──────── Recorded data ────────

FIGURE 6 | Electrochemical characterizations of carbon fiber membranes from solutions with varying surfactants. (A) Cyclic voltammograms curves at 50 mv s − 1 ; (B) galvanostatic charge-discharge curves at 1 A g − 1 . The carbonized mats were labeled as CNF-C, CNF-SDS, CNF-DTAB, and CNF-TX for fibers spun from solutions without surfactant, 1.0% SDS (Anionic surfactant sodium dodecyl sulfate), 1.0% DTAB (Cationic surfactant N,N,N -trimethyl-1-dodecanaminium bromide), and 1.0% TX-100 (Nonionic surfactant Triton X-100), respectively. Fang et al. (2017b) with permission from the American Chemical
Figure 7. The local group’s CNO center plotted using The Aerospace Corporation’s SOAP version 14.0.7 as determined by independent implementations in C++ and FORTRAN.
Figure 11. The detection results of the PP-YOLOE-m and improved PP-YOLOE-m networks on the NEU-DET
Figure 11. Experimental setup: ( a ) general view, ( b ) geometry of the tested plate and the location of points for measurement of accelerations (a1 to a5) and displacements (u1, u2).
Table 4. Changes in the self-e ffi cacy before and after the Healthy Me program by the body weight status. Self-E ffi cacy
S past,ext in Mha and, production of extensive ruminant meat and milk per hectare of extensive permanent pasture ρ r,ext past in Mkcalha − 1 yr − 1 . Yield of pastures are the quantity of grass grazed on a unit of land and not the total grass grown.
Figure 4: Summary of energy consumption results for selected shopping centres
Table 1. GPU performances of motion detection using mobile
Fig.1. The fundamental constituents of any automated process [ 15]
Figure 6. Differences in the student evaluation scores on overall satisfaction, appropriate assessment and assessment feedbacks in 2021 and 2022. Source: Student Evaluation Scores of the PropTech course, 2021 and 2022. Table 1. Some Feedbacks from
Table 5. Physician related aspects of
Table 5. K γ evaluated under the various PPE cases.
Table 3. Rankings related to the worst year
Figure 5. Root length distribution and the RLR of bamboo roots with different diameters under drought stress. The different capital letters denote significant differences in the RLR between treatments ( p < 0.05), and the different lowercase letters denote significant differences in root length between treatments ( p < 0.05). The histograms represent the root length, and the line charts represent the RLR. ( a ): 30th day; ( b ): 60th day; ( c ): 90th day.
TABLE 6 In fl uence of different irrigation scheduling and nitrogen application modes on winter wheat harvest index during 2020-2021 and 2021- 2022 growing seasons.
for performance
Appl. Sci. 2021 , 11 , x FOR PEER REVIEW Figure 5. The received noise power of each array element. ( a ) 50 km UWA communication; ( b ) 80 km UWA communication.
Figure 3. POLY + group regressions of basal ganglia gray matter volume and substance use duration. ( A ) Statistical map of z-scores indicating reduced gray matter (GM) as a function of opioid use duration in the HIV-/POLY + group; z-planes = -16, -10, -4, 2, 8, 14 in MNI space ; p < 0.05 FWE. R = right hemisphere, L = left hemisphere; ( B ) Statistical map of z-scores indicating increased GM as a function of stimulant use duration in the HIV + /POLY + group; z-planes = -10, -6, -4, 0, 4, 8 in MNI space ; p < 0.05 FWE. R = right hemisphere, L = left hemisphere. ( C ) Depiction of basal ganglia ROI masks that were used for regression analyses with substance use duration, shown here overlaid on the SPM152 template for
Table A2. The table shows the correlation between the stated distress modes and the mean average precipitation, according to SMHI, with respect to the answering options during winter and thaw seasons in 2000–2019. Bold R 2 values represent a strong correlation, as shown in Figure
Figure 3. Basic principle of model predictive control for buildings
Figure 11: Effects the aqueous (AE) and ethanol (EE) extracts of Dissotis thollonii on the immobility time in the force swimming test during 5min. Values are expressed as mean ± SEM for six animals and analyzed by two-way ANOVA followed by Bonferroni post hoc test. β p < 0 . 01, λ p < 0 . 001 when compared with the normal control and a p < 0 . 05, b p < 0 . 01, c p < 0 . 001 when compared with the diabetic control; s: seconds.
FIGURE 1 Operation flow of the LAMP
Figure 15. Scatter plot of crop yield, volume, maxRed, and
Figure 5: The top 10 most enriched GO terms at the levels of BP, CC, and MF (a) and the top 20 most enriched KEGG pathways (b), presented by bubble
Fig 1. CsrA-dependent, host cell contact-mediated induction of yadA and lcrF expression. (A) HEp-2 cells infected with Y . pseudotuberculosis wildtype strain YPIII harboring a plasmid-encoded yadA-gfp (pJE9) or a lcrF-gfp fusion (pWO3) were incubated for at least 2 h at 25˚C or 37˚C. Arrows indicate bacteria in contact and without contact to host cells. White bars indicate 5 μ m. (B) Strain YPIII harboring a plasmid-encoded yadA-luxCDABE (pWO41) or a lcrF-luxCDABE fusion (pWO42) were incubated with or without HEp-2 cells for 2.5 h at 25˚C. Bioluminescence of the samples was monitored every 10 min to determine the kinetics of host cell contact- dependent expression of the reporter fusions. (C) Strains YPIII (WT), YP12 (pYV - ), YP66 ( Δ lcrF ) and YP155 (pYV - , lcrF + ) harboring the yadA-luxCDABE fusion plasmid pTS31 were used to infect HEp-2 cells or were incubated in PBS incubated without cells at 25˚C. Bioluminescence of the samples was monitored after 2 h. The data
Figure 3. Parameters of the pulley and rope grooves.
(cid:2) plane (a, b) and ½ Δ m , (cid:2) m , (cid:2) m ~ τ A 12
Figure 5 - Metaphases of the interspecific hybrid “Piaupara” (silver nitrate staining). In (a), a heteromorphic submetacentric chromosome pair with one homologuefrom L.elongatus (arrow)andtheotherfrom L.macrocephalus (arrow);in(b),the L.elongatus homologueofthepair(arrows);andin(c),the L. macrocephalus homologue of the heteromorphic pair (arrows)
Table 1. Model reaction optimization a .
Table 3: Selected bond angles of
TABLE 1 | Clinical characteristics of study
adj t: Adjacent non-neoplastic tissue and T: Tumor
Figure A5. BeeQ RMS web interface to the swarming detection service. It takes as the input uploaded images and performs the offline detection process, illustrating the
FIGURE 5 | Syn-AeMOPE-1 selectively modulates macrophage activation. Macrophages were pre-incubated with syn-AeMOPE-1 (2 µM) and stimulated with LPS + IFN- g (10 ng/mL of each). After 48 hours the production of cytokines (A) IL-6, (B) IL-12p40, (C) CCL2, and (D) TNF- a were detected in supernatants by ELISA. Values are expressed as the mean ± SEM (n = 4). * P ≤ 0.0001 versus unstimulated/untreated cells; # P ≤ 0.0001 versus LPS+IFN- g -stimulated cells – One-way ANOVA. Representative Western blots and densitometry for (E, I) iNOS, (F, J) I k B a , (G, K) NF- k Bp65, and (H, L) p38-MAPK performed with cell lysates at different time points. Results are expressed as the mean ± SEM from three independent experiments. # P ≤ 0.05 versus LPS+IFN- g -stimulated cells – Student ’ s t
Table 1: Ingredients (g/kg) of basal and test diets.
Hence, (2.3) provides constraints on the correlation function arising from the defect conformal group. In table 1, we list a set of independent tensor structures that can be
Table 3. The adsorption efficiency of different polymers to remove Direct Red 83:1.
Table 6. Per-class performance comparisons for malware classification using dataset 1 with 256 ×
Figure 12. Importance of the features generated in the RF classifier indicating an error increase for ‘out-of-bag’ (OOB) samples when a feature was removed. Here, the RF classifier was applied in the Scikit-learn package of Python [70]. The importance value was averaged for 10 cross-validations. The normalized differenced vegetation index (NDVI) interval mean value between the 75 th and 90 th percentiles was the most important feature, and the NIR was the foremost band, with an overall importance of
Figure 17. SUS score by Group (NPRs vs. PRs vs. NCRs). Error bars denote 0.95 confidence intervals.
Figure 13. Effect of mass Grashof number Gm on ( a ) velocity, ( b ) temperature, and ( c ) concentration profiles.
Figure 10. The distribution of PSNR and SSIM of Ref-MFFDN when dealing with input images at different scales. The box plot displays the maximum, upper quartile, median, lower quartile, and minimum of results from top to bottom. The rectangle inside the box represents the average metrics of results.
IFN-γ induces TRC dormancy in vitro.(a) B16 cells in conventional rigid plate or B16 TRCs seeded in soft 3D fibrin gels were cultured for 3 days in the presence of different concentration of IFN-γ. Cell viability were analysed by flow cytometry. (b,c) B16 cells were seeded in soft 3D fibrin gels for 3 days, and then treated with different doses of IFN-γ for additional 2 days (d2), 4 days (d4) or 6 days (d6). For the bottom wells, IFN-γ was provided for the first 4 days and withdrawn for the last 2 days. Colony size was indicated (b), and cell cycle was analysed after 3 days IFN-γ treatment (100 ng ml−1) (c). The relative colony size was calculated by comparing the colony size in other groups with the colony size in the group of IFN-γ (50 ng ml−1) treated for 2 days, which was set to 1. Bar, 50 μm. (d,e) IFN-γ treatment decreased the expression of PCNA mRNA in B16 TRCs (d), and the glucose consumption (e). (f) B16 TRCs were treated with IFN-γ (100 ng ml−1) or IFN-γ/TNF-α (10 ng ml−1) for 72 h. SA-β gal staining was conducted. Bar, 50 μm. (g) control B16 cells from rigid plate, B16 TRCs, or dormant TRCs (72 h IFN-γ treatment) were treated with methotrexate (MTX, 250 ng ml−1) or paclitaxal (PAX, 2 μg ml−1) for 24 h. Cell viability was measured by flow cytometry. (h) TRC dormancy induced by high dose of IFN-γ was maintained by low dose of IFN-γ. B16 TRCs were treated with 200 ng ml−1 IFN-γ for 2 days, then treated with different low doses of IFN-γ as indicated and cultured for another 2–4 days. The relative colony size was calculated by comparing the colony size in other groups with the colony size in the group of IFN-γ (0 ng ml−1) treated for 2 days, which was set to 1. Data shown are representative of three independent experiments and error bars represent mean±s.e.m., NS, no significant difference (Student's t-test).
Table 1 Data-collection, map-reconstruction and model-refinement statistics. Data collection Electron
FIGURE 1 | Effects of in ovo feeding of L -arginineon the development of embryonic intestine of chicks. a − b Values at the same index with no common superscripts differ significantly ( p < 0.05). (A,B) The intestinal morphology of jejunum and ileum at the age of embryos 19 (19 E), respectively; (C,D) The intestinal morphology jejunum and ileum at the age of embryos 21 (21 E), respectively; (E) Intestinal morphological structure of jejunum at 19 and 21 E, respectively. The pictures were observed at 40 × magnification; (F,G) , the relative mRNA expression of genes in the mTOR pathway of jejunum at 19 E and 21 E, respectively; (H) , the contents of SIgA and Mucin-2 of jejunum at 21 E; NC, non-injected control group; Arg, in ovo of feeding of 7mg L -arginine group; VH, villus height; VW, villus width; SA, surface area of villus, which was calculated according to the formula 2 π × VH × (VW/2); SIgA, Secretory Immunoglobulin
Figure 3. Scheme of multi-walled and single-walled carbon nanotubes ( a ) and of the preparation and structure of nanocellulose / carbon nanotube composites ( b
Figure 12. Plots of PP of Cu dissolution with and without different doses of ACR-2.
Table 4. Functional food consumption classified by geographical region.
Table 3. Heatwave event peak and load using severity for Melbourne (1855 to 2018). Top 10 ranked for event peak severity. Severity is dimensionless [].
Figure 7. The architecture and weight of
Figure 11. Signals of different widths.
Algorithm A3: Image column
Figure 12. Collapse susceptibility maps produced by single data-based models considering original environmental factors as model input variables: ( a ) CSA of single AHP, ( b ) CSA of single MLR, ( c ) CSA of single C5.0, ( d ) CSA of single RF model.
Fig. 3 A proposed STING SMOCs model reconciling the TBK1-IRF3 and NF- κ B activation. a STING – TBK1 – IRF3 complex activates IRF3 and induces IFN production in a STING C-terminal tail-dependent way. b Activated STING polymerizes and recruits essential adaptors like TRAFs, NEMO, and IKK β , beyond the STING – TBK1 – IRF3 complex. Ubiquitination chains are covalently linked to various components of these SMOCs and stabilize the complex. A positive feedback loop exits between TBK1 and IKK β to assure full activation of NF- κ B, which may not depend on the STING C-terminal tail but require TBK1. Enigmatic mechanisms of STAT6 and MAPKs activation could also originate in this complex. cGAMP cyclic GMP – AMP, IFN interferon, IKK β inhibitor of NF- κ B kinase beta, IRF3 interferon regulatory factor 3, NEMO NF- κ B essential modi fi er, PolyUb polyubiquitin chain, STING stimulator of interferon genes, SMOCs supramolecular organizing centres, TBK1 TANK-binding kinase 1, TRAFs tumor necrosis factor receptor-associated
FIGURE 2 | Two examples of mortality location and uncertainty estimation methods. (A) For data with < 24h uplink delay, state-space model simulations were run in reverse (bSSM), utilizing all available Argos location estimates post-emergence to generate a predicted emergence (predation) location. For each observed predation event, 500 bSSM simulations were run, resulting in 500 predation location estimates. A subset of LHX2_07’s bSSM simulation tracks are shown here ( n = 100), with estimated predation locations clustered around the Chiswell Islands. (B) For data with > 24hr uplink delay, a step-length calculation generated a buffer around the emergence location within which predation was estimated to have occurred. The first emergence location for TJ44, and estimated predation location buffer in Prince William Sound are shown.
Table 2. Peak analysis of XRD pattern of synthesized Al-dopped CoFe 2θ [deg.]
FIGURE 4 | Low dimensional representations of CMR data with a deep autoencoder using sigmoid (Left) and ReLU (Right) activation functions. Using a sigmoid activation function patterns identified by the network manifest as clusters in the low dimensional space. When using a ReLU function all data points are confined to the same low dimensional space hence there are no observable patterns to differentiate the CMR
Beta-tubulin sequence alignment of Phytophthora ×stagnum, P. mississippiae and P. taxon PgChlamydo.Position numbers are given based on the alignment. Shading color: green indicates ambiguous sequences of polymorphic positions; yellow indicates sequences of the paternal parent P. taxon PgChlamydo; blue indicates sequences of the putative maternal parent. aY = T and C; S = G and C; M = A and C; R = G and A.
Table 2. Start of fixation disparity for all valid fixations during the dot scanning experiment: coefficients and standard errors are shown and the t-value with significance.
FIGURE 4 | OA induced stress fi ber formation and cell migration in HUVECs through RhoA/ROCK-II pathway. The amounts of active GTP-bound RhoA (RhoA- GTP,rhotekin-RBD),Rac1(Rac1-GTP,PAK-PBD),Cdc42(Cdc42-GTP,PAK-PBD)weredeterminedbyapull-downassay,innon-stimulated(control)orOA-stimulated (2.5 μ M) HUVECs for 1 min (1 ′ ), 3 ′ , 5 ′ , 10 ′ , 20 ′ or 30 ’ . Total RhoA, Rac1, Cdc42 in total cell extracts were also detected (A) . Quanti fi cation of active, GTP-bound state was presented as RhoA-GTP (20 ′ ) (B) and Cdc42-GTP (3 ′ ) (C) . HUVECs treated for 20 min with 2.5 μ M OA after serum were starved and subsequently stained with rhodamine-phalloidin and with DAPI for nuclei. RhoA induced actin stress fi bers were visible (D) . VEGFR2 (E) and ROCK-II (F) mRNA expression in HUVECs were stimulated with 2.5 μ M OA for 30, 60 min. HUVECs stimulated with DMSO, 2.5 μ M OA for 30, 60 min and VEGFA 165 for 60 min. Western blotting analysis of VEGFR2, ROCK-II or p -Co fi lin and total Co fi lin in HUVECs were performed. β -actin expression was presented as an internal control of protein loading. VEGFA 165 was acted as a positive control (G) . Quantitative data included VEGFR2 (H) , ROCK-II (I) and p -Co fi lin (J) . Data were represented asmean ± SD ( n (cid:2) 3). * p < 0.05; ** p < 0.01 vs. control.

────────

**Exercise**
Your answer should be the lines above from the one containing "Figure A5. BeeQ" through the one containing "Table 6. Per-class", copied exactly and with both ends kept.

**Reply**
Figure A5. BeeQ RMS web interface to the swarming detection service. It takes as the input uploaded images and performs the offline detection process, illustrating the
FIGURE 5 | Syn-AeMOPE-1 selectively modulates macrophage activation. Macrophages were pre-incubated with syn-AeMOPE-1 (2 µM) and stimulated with LPS + IFN- g (10 ng/mL of each). After 48 hours the production of cytokines (A) IL-6, (B) IL-12p40, (C) CCL2, and (D) TNF- a were detected in supernatants by ELISA. Values are expressed as the mean ± SEM (n = 4). * P ≤ 0.0001 versus unstimulated/untreated cells; # P ≤ 0.0001 versus LPS+IFN- g -stimulated cells – One-way ANOVA. Representative Western blots and densitometry for (E, I) iNOS, (F, J) I k B a , (G, K) NF- k Bp65, and (H, L) p38-MAPK performed with cell lysates at different time points. Results are expressed as the mean ± SEM from three independent experiments. # P ≤ 0.05 versus LPS+IFN- g -stimulated cells – Student ’ s t
Table 1: Ingredients (g/kg) of basal and test diets.
Hence, (2.3) provides constraints on the correlation function arising from the defect conformal group. In table 1, we list a set of independent tensor structures that can be
Table 3. The adsorption efficiency of different polymers to remove Direct Red 83:1.
Table 6. Per-class performance comparisons for malware classification using dataset 1 with 256 ×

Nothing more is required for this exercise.